Records supplied =
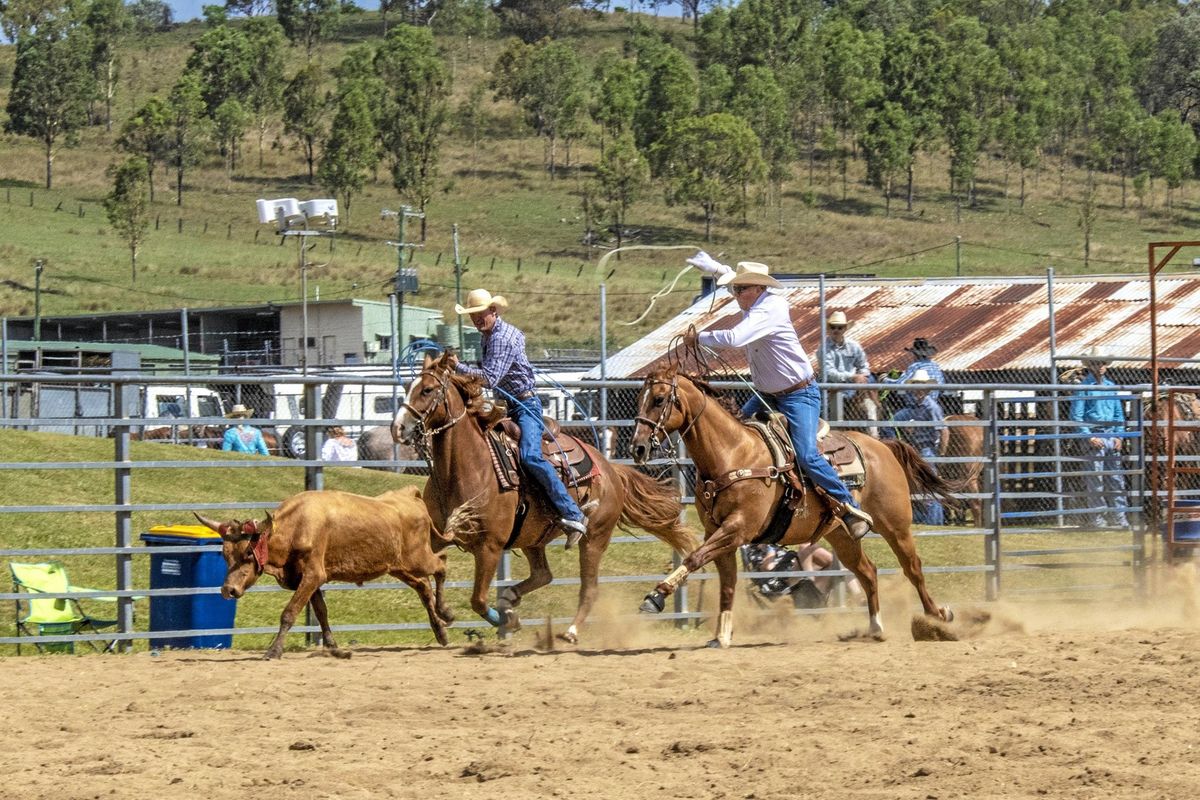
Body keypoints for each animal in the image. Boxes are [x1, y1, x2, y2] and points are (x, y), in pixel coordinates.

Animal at [393, 352, 696, 642]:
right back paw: (511, 597)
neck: (469, 467)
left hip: (595, 538)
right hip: (533, 538)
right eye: (408, 387)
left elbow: (477, 600)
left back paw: (569, 630)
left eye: (428, 390)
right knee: (543, 574)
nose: (398, 428)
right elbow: (428, 575)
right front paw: (444, 617)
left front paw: (507, 621)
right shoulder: (436, 536)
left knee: (588, 589)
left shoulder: (489, 547)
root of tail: (611, 469)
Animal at [628, 367, 955, 647]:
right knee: (867, 571)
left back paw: (936, 620)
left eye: (659, 399)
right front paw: (721, 635)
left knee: (913, 569)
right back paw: (875, 628)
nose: (638, 448)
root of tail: (883, 446)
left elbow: (695, 558)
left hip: (896, 526)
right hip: (841, 535)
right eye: (640, 398)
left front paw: (655, 597)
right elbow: (727, 582)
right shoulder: (718, 532)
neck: (733, 453)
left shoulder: (737, 528)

Your instructions = In the material above, transcribe exactly the lines beginning at the one with "right hip: (533, 538)" and ending at the one with "right hip: (841, 535)", both included.

Exercise answer =
right hip: (533, 538)
right eye: (408, 387)
left elbow: (477, 600)
left back paw: (569, 630)
left eye: (428, 390)
right knee: (543, 574)
nose: (398, 428)
right elbow: (428, 575)
right front paw: (444, 617)
left front paw: (507, 621)
right shoulder: (436, 536)
left knee: (588, 589)
left shoulder: (489, 547)
root of tail: (611, 469)
Animal at [628, 367, 955, 647]:
right knee: (867, 571)
left back paw: (936, 620)
left eye: (659, 399)
right front paw: (721, 635)
left knee: (913, 569)
right back paw: (875, 628)
nose: (638, 448)
root of tail: (883, 446)
left elbow: (695, 558)
left hip: (896, 526)
right hip: (841, 535)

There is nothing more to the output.